> _TASK STATEMENT_: Under this line are the records; write out word for word the part that begins at the line containing "die Wahrheit sagen, oder" and ends at the line containing "Parke herum. Dann", and no more.

- Opening Delimiter -

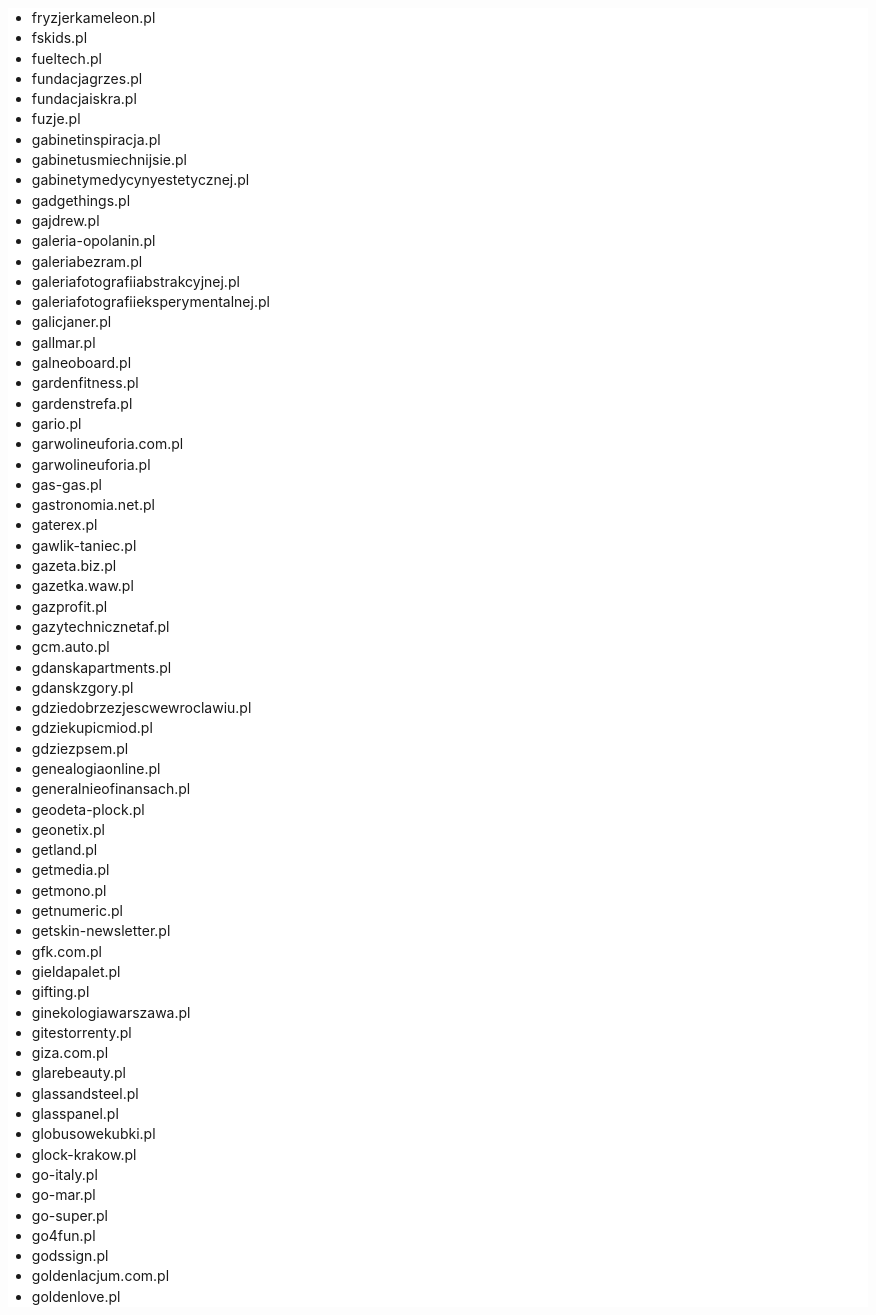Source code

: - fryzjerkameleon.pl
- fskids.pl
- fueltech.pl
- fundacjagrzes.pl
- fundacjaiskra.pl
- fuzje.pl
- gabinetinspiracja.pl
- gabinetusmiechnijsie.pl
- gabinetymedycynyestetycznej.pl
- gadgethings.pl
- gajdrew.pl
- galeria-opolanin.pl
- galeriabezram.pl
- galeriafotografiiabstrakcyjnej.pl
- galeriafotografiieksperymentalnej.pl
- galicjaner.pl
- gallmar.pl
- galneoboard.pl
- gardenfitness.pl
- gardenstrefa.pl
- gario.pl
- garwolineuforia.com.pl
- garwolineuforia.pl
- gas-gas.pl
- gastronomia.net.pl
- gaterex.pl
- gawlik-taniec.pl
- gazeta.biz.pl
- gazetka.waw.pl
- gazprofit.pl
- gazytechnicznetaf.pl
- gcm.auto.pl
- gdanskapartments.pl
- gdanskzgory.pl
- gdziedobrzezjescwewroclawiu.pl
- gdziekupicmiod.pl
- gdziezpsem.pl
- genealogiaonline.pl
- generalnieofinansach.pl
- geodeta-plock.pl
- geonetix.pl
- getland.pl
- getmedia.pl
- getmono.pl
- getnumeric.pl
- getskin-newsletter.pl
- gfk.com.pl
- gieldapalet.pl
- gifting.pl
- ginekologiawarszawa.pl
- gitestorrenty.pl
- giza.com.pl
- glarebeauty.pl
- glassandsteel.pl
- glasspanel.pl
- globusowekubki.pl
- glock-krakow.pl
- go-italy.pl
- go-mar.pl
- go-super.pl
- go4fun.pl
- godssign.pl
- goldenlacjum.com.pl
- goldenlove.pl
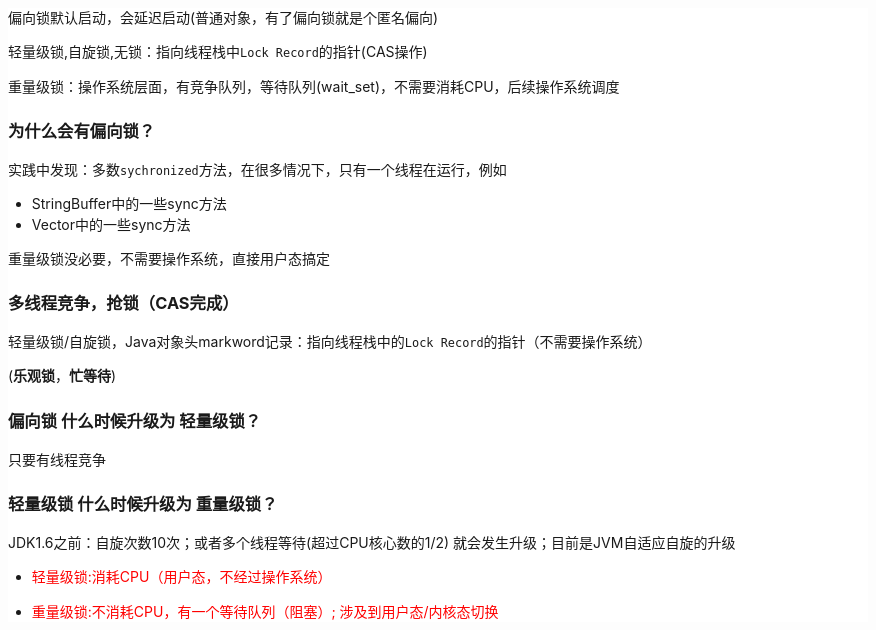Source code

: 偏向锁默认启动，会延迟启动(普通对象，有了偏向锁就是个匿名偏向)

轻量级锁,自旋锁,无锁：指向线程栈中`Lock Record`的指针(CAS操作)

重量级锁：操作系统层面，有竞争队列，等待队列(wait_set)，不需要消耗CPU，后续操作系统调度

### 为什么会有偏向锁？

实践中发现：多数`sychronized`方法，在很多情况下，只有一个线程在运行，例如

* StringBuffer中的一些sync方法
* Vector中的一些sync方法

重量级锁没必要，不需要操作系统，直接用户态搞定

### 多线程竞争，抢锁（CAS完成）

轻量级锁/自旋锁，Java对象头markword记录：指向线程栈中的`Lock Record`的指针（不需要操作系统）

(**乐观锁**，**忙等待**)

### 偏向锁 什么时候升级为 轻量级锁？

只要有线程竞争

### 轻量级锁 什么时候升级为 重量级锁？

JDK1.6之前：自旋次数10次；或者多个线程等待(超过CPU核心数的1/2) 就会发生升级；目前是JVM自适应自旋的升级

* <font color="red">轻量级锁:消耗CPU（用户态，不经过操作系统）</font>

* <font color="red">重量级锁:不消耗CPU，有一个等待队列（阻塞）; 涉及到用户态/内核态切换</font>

- Closing Delimiter -
- Opening Delimiter -

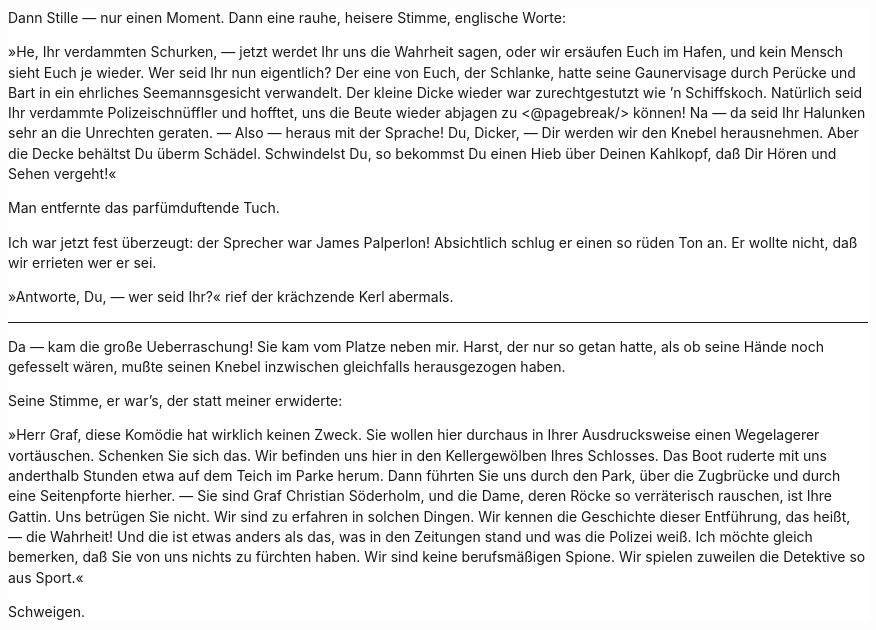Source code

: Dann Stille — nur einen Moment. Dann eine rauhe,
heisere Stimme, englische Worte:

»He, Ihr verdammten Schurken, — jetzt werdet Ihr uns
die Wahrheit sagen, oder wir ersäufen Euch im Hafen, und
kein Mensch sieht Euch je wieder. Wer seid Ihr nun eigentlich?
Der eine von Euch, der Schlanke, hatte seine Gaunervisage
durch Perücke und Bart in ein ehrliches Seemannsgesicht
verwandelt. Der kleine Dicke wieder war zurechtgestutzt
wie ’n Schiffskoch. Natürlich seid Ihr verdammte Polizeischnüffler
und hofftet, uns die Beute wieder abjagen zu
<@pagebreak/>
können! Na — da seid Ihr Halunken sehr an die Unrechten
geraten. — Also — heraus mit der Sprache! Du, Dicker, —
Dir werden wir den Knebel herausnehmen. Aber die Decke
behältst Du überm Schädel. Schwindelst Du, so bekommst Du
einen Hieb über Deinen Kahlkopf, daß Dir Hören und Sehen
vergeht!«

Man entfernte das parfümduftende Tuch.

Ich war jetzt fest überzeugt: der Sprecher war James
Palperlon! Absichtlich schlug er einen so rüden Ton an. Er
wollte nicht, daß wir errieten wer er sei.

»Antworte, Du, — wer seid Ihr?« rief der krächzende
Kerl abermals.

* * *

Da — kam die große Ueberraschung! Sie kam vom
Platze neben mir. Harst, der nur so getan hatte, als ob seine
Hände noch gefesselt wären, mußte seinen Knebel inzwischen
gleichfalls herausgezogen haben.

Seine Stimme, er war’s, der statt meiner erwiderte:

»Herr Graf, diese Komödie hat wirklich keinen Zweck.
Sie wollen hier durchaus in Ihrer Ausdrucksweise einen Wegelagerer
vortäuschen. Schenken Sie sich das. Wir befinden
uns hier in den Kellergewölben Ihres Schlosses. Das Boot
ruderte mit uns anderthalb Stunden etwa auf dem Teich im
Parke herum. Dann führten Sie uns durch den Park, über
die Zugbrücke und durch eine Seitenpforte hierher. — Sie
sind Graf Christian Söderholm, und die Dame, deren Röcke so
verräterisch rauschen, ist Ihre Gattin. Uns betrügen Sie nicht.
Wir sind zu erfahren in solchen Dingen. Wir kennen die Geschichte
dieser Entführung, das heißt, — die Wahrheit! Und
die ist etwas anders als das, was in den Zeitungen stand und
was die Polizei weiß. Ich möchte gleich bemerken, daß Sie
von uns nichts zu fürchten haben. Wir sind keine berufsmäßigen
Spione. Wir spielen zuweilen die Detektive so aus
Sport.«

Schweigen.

- Closing Delimiter -

> _EXERCISE RESPONSE_:
die Wahrheit sagen, oder wir ersäufen Euch im Hafen, und
kein Mensch sieht Euch je wieder. Wer seid Ihr nun eigentlich?
Der eine von Euch, der Schlanke, hatte seine Gaunervisage
durch Perücke und Bart in ein ehrliches Seemannsgesicht
verwandelt. Der kleine Dicke wieder war zurechtgestutzt
wie ’n Schiffskoch. Natürlich seid Ihr verdammte Polizeischnüffler
und hofftet, uns die Beute wieder abjagen zu
<@pagebreak/>
können! Na — da seid Ihr Halunken sehr an die Unrechten
geraten. — Also — heraus mit der Sprache! Du, Dicker, —
Dir werden wir den Knebel herausnehmen. Aber die Decke
behältst Du überm Schädel. Schwindelst Du, so bekommst Du
einen Hieb über Deinen Kahlkopf, daß Dir Hören und Sehen
vergeht!«

Man entfernte das parfümduftende Tuch.

Ich war jetzt fest überzeugt: der Sprecher war James
Palperlon! Absichtlich schlug er einen so rüden Ton an. Er
wollte nicht, daß wir errieten wer er sei.

»Antworte, Du, — wer seid Ihr?« rief der krächzende
Kerl abermals.

* * *

Da — kam die große Ueberraschung! Sie kam vom
Platze neben mir. Harst, der nur so getan hatte, als ob seine
Hände noch gefesselt wären, mußte seinen Knebel inzwischen
gleichfalls herausgezogen haben.

Seine Stimme, er war’s, der statt meiner erwiderte:

»Herr Graf, diese Komödie hat wirklich keinen Zweck.
Sie wollen hier durchaus in Ihrer Ausdrucksweise einen Wegelagerer
vortäuschen. Schenken Sie sich das. Wir befinden
uns hier in den Kellergewölben Ihres Schlosses. Das Boot
ruderte mit uns anderthalb Stunden etwa auf dem Teich im
Parke herum. Dann führten Sie uns durch den Park, über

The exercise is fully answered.